I agree with Douglas that this is an interesting topic!
I would like to point out an aspect that hasn't been brought up yet: how do people relate to music that doesn't meet their expectations? Every one of us is raised in a musical environment. There is music all around us, and the more we hear it, the more it is familiar to us. Most people today get to hear American music - rock, hip hop, r'n'b; it can be said that for the western ear this music is our point of reference, more so than classical music. So how do we react to music that deviates from that point of reference, that sounds UNfamiliar?
Listen, for instance, to a Chinese opera. When I first heard one I didn't know what to make of it. The sounds, the way of singing and playing the instruments, every aspect of it sounded totally alien to me. I couldn't discern anything I could relate to, like meter or harmony, things that I expect to hear in music. The only reason I could listen to it was that I KNEW - objectively - that it was "good" music. At least, the liner notes on the album said so! But up to this day I am unable to tell the difference between a well performed or badly performed Chinese opera - the music is still a mystery to me.
Similar things happened when European ears first encountered traditional African music. I have been reading more than one account of early western explorers - Portuguese, British, French, Dutch - and when, or if, they mention music they almost unanimously use words like incongruous, shrill, heathen, or just plain 'noise'. (It is interesting to note that these same words were used when white critics reviewed jazz in the 1920s or rock'n'roll in the 1950's - complete with references to 'wild primitive jungle dances' and sexual allusions.)
It wasn't until the early 20th century that musicologists started to take interest in African music and discovered that it wasn't primitive at all. What to the untrained ear had seemed to be just meaningless noise turned out to be, to the trained ears of science, very sophisticated. And by the time the famous African Ballets of the 1950s began to tour the world, it was the cultural elite that flocked the theaters.
So it seems that the perception of music can change over time.

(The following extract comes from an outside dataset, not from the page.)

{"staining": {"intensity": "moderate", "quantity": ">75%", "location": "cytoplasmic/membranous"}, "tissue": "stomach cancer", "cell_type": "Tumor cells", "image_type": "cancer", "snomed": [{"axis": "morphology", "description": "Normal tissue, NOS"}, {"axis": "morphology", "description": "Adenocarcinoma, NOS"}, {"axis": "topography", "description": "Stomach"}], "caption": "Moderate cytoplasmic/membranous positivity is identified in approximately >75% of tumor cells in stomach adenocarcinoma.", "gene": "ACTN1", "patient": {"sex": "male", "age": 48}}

Music that at first baffles us, because it doesn't appear to stick to the rules - it comes with different rhythms, different harmonies, or none at all - can become objectively "good". It becomes part of the cultural canon, just as Stravinsky's Rite of Spring, which was booed and ridiculed in 1913 is now regarded a highly acclaimed masterpiece, and jazz, like Chinese opera, is recognized by Unesco as part of the world's Cultural Heritage.